In an exhibition of "some of the most inspired and memorable uses of classical music in animation", the film was screened in its entirety at 'What's Opera, Doc? – Animation and Classical Music' as part of the 'Marc Davis Celebration of Animation' hosted by the Academy of Motion Picture Arts and Sciences at the Samuel Goldwyn Theater in Beverly Hills in May 2010.

==Recognition==
The Austin Chronicle writes that as one of the earliest of the Silly Symphonies, "Music Land is a place fraught with tension, with the Sea of Discord lying between the Isle of Jazz and the Land of Symphony", and that the action is hardly as dramatic as Saving Private Ryan. It is noted that "it is the first glimpse, as well, of a critical aspect of animating inanimates: how to use an object's structural particulars -- the tuning peg on a cello, the mouthpiece on a saxophone -- to best effect."

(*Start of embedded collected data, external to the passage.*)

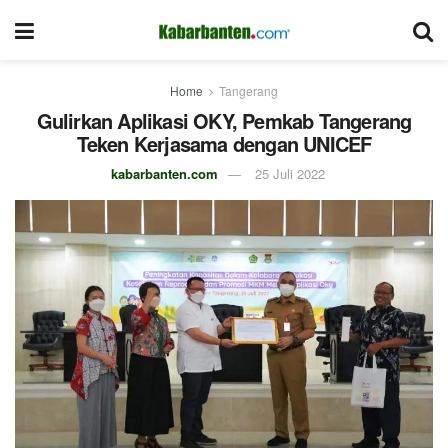
Home
Tangerang
Gulirkan Aplikasi OKY, Pemkab Tangerang
Teken Kerjasama dengan UNICEF
kabarbanten.com
25 Juli 2022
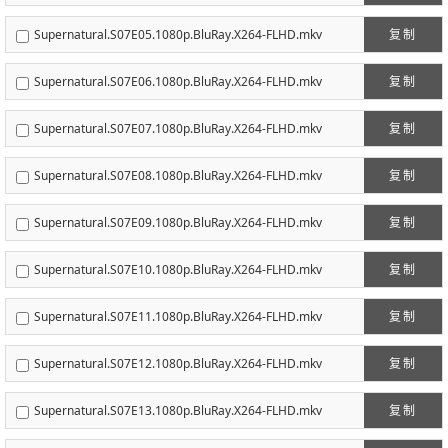
Supernatural.S07E05.1080p.BluRay.X264-FLHD.mkv
复制
Supernatural.S07E06.1080p.BluRay.X264-FLHD.mkv
复制
Supernatural.S07E07.1080p.BluRay.X264-FLHD.mkv
复制
Supernatural.S07E08.1080p.BluRay.X264-FLHD.mkv
复制
Supernatural.S07E09.1080p.BluRay.X264-FLHD.mkv
复制
Supernatural.S07E10.1080p.BluRay.X264-FLHD.mkv
复制
Supernatural.S07E11.1080p.BluRay.X264-FLHD.mkv
复制
Supernatural.S07E12.1080p.BluRay.X264-FLHD.mkv
复制
Supernatural.S07E13.1080p.BluRay.X264-FLHD.mkv
复制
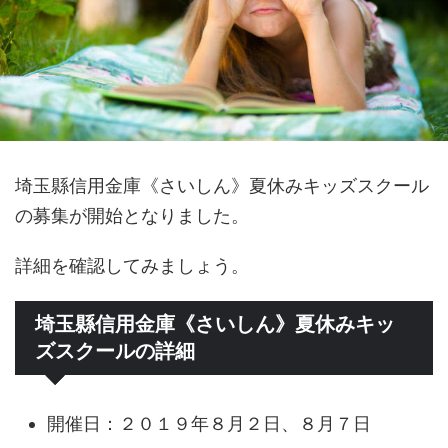
埼玉縣信用金庫《さいしん》夏休みキッズスクール
の募集が開始となりました。
詳細を確認してみましょう。
埼玉縣信用金庫《さいしん》夏休みキッ
ズスクールの詳細
開催日：２０１９年８月２日、８月７日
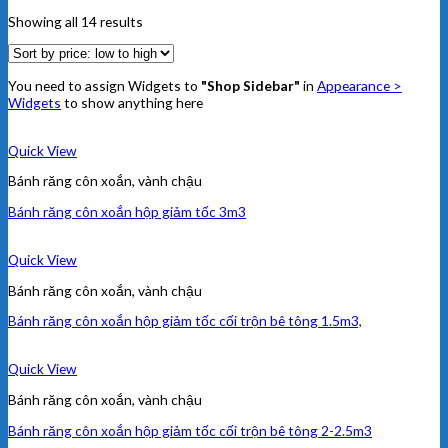
Showing all 14 results
You need to assign Widgets to
"Shop Sidebar"
in
Appearance >
Widgets
to show anything here
Quick View
Bánh răng côn xoắn, vành chậu
Bánh răng côn xoắn hộp giảm tốc 3m3
Quick View
Bánh răng côn xoắn, vành chậu
Bánh răng côn xoắn hộp giảm tốc cối trộn bê tông 1.5m3,
Quick View
Bánh răng côn xoắn, vành chậu
Bánh răng côn xoắn hộp giảm tốc cối trộn bê tông 2-2.5m3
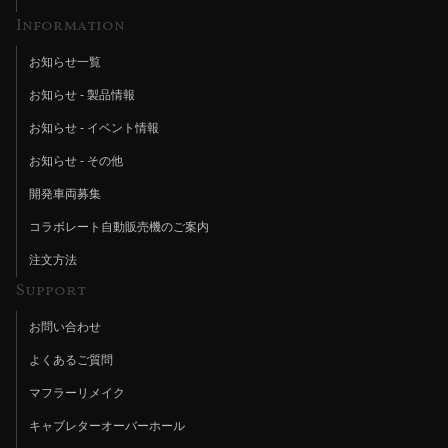
Information
お知らせ一覧
お知らせ - 製品情報
お知らせ - イベント情報
お知らせ - その他
開発車両募集
コラボレート自動販売機のご案内
注文方法
Support
お問い合わせ
よくあるご質問
マフラーリメイク
キャブレターオーバーホール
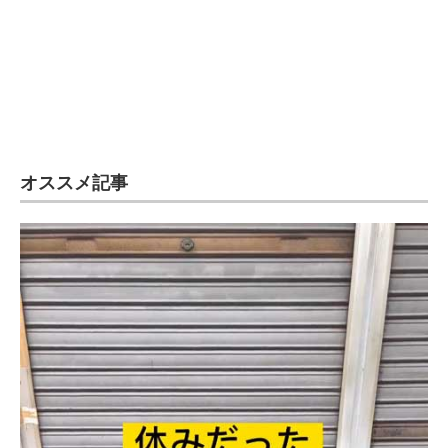
オススメ記事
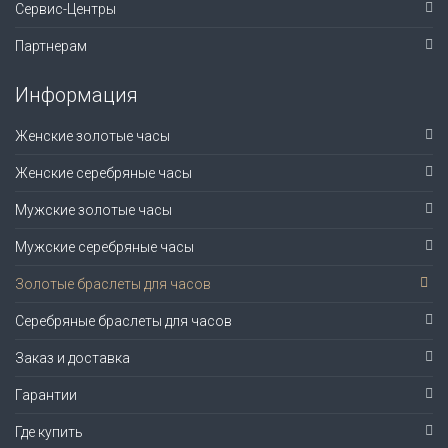
Сервис-Центры
Партнерам
Информация
Женские золотые часы
Женские серебряные часы
Мужские золотые часы
Мужские серебряные часы
Золотые браслеты для часов
Серебряные браслеты для часов
Заказ и доставка
Гарантии
Где купить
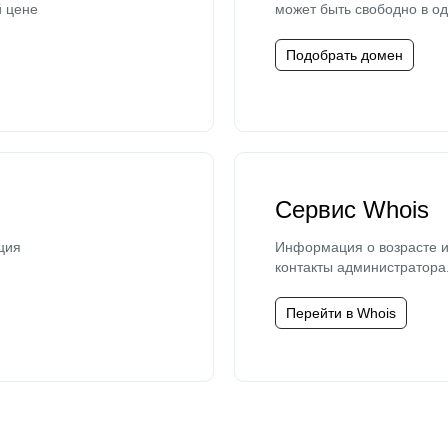
й цене
может быть свободно в од
Подобрать домен
Сервис Whois
ция
Информация о возрасте и
контакты администратора
Перейти в Whois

In Dictionary of Films by Georges Sadoul and Peter Morris, it is offered that the film has "an extraordinary range of graphic design and an imaginative use of sound."

==Home media==
The short has been released several times on VHS, the first time in 1985 on Walt Disney Cartoon Classics: Limited Gold Edition II - The Disney Dream Factory: 1933-1938 and 1991's Walt Disney Mini-Classics: Peter and the Wolf.

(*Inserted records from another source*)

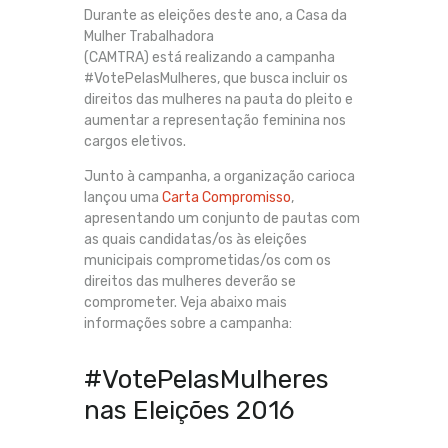
Durante as eleições deste ano, a Casa da
Mulher Trabalhadora
(CAMTRA) está realizando a campanha
#VotePelasMulheres, que busca incluir os
direitos das mulheres na pauta do pleito e
aumentar a representação feminina nos
cargos eletivos.
Junto à campanha, a organização carioca
lançou uma
Carta Compromisso
,
apresentando um conjunto de pautas com
as quais candidatas/os às eleições
municipais comprometidas/os com os
direitos das mulheres deverão se
comprometer. Veja abaixo mais
informações sobre a campanha:
#VotePelasMulheres
nas Eleições 2016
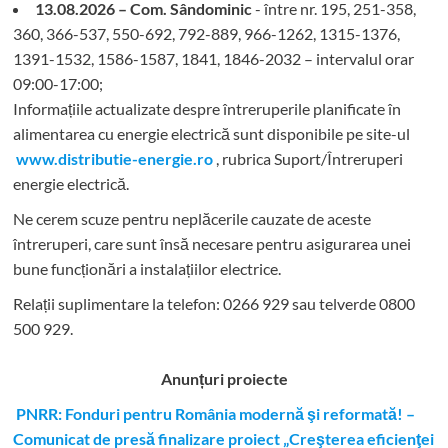
13.08.2026 – Com. Sândominic
- între nr. 195, 251-358,
360, 366-537, 550-692, 792-889, 966-1262, 1315-1376,
1391-1532, 1586-1587, 1841, 1846-2032 – intervalul orar
09:00-17:00;
Informațiile actualizate despre întreruperile planificate în
alimentarea cu energie electrică sunt disponibile pe site-ul
www.distributie-energie.ro
, rubrica Suport/Întreruperi
energie electrică.
Ne cerem scuze pentru neplăcerile cauzate de aceste
întreruperi, care sunt însă necesare pentru asigurarea unei
bune funcționări a instalațiilor electrice.
Relații suplimentare la tel
efon: 0266 929 sau telverde 0800
500 929.
Anunțuri proiecte
PNRR: Fonduri pentru România modernă şi reformată! –
Comunicat de presă finalizare proiect „Creşterea eficienţei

It first released in 2000 as a bonus feature on Make Mine Music, on December 4, 2001, on Walt Disney Treasures: Silly Symphonies - The Historic Musical Animated Classics. It is included in 2005's Walt Disney's Classic Cartoon Favorites: Volume 6 - Extreme Music Fun. It released on Blu-ray on the 2009 Blu-ray Diamond Edition of Snow White and the Seven Dwarfs and 2010 Diamond Edition Blu-ray of Beauty and the Beast.